:: Task instructions ::
In the items below, copy the lines starting at the one that contains "ആഫ്രിക്കയിലെ അംബോസെലി വനം, ബിസിഇ 7200-ലെ" and ending at the one that contains "എന്നതിനാല്‍ തന്നെ തിയേറ്ററുകളില്‍ ഗംഭീരമായ", both included, reproducing each line without any change.

:: Information given ::

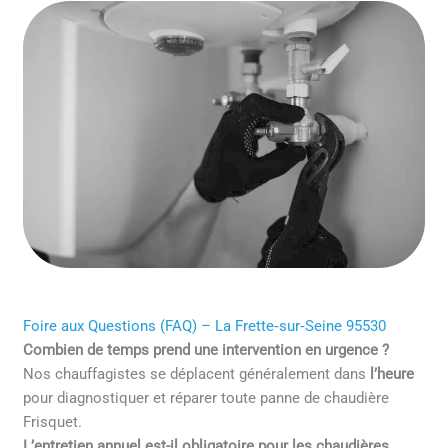
Foire aux Questions (FAQ) – La Frette‑sur‑Seine 95530
Combien de temps prend une intervention en urgence ?
Nos chauffagistes se déplacent généralement dans
l’heure
pour diagnostiquer et réparer toute panne de chaudière
Frisquet.
L’entretien annuel est-il obligatoire pour les chaudières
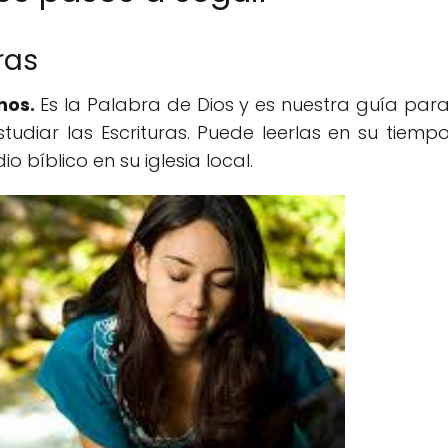
ras
nos.
Es la Palabra de Dios y es nuestra guía par
udiar las Escrituras. Puede leerlas en su tiemp
o bíblico en su iglesia local.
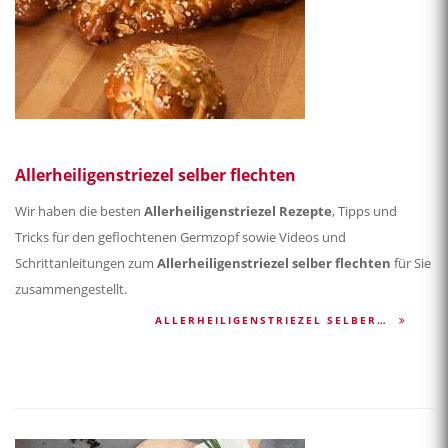
Allerheiligenstriezel selber flechten
Wir haben die besten
Allerheiligenstriezel Rezepte
, Tipps und
Tricks für den geflochtenen Germzopf sowie Videos und
Schrittanleitungen zum
Allerheiligenstriezel selber flechten
für Sie
zusammengestellt.
ALLERHEILIGENSTRIEZEL SELBER…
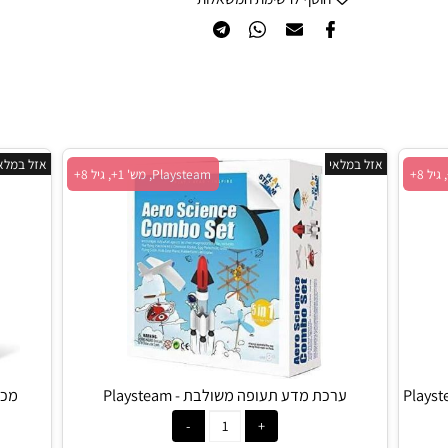
הוסף לסל
קניה מהירה
הוסף לרשימת המשאלות
אזל במלאי
Playstea, מש' 1+, גיל 8+
Playsteam, מש' 1+, גיל 8+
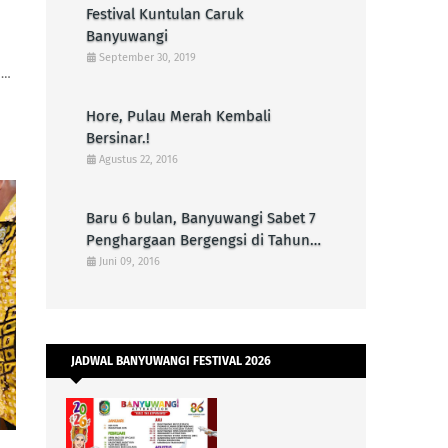
Festival Kuntulan Caruk
Banyuwangi
September 30, 2019
n…
Hore, Pulau Merah Kembali
Bersinar.!
Agustus 22, 2016
Baru 6 bulan, Banyuwangi Sabet 7
Penghargaan Bergengsi di Tahun
2016
Juni 09, 2016
JADWAL BANYUWANGI FESTIVAL 2026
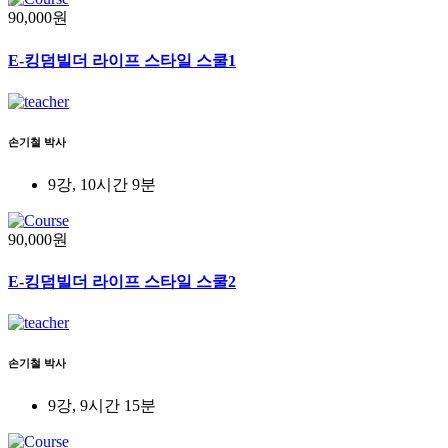
90,000원
E-킹덤빌더 라이프 스타일 스쿨1
손기철 박사
9강, 10시간 9분
90,000원
E-킹덤빌더 라이프 스타일 스쿨2
손기철 박사
9강, 9시간 15분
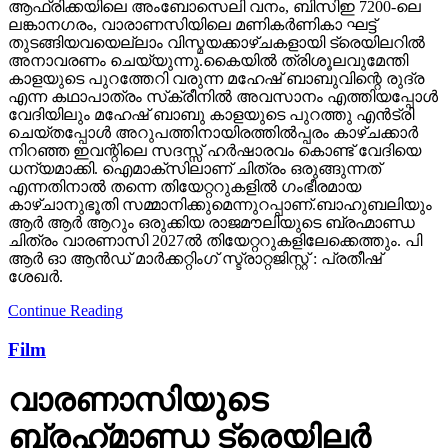
ആഫ്രിക്കയിലെ അംബോസെലി വനം, ബിസിഇ 7200-ലെ
ലങ്കാനഗരം, വാരാണസിയിലെ മണികര്‍ണികാ ഘട്ട്
തുടങ്ങിയവയെല്ലാം വിസ്മയക്കാഴ്ചകളായി ട്രെയിലറില്‍
അനാവരണം ചെയ്യുന്നു.കൈയില്‍ ത്രിശൂലവുമേന്തി
കാളയുടെ പുറത്തേറി വരുന്ന മഹേഷ് ബാബുവിന്റെ രുദ്ര
എന്ന കഥാപാത്രം സ്‌ക്രീനിൽ അവസാനം എത്തിയപ്പോൾ
വേദിയിലും മഹേഷ് ബാബു കാളയുടെ പുറത്തു എൻട്രി
ചെയ്തപ്പോൾ അറുപത്തിനായിരത്തിൽപ്പരം കാഴ്ചക്കാർ
നിറഞ്ഞ ഇവന്റിലെ സദസ്സ് ഹർഷാരവം കൊണ്ട് വേദിയെ
ധന്യമാക്കി. ഐമാക്‌സിലാണ് ചിത്രം ഒരുങ്ങുന്നത്
എന്നതിനാല്‍ തന്നെ തിയേറ്ററുകളില്‍ ഗംഭീരമായ
കാഴ്ചാനുഭൂതി സമ്മാനിക്കുമെന്നുറപ്പാണ്.ബാഹുബലിയും
ആർ ആർ ആറും ഒരുക്കിയ രാജമൗലിയുടെ ബ്രഹ്മാണ്ഡ
ചിത്രം വാരണാസി 2027ൽ തിയേറ്ററുകളിലേക്കെത്തും. പി
ആർ ഓ ആൻഡ് മാർക്കറ്റിംഗ് സ്ട്രാറ്റജിസ്റ്റ് : പ്രതീഷ്
ശേഖർ.
Continue Reading
Film
വാരണാസിയുടെ
ബ്രഹ്‌മാണ്ഡ ട്രെയിലര്‍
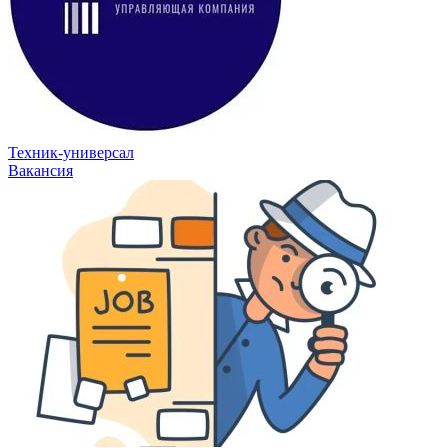
Техник-универсал
Вакансия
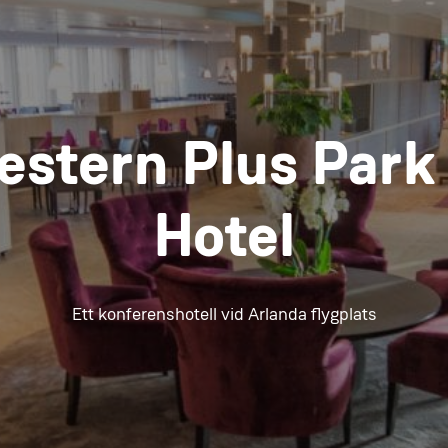
estern Plus Park 
Hotel
Ett konferenshotell vid Arlanda flygplats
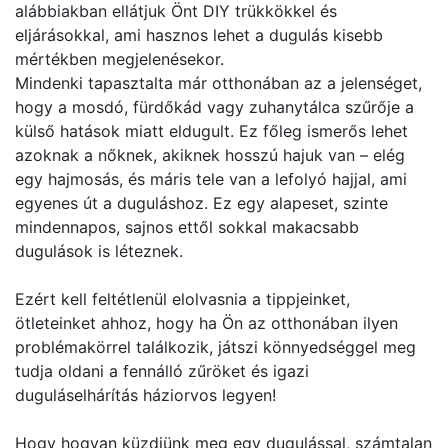
alábbiakban ellátjuk Önt DIY trükkökkel és
eljárásokkal, ami hasznos lehet a dugulás kisebb
mértékben megjelenésekor.
Mindenki tapasztalta már otthonában az a jelenséget,
hogy a mosdó, fürdőkád vagy zuhanytálca szűrője a
külső hatások miatt eldugult. Ez főleg ismerős lehet
azoknak a nőknek, akiknek hosszú hajuk van – elég
egy hajmosás, és máris tele van a lefolyó hajjal, ami
egyenes út a duguláshoz. Ez egy alapeset, szinte
mindennapos, sajnos ettől sokkal makacsabb
dugulások is léteznek.
Ezért kell feltétlenül elolvasnia a tippjeinket,
ötleteinket ahhoz, hogy ha Ön az otthonában ilyen
problémakörrel találkozik, játszi könnyedséggel meg
tudja oldani a fennálló zűröket és igazi
duguláselhárítás háziorvos legyen!
Hogy hogyan küzdjünk meg egy dugulással, számtalan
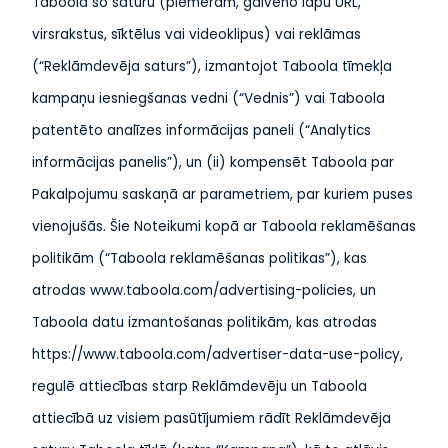
Taboola šo saturu (piemēram, galveno lapu URL,
virsrakstus, sīktēlus vai videoklipus) vai reklāmas
(“Reklāmdevēja saturs”), izmantojot Taboola tīmekļa
kampaņu iesniegšanas vedni (“Vednis”) vai Taboola
patentēto analīzes informācijas paneli (“Analytics
informācijas panelis”), un (ii) kompensēt Taboola par
Pakalpojumu saskaņā ar parametriem, par kuriem puses
vienojušās. Šie Noteikumi kopā ar Taboola reklamēšanas
politikām (“Taboola reklamēšanas politikas”), kas
atrodas www.taboola.com/advertising-policies, un
Taboola datu izmantošanas politikām, kas atrodas
https://www.taboola.com/advertiser-data-use-policy,
regulē attiecības starp Reklāmdevēju un Taboola
attiecībā uz visiem pasūtījumiem rādīt Reklāmdevēja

:: Exercise solution ::
ആഫ്രിക്കയിലെ അംബോസെലി വനം, ബിസിഇ 7200-ലെ
ലങ്കാനഗരം, വാരാണസിയിലെ മണികര്‍ണികാ ഘട്ട്
തുടങ്ങിയവയെല്ലാം വിസ്മയക്കാഴ്ചകളായി ട്രെയിലറില്‍
അനാവരണം ചെയ്യുന്നു.കൈയില്‍ ത്രിശൂലവുമേന്തി
കാളയുടെ പുറത്തേറി വരുന്ന മഹേഷ് ബാബുവിന്റെ രുദ്ര
എന്ന കഥാപാത്രം സ്‌ക്രീനിൽ അവസാനം എത്തിയപ്പോൾ
വേദിയിലും മഹേഷ് ബാബു കാളയുടെ പുറത്തു എൻട്രി
ചെയ്തപ്പോൾ അറുപത്തിനായിരത്തിൽപ്പരം കാഴ്ചക്കാർ
നിറഞ്ഞ ഇവന്റിലെ സദസ്സ് ഹർഷാരവം കൊണ്ട് വേദിയെ
ധന്യമാക്കി. ഐമാക്‌സിലാണ് ചിത്രം ഒരുങ്ങുന്നത്
എന്നതിനാല്‍ തന്നെ തിയേറ്ററുകളില്‍ ഗംഭീരമായ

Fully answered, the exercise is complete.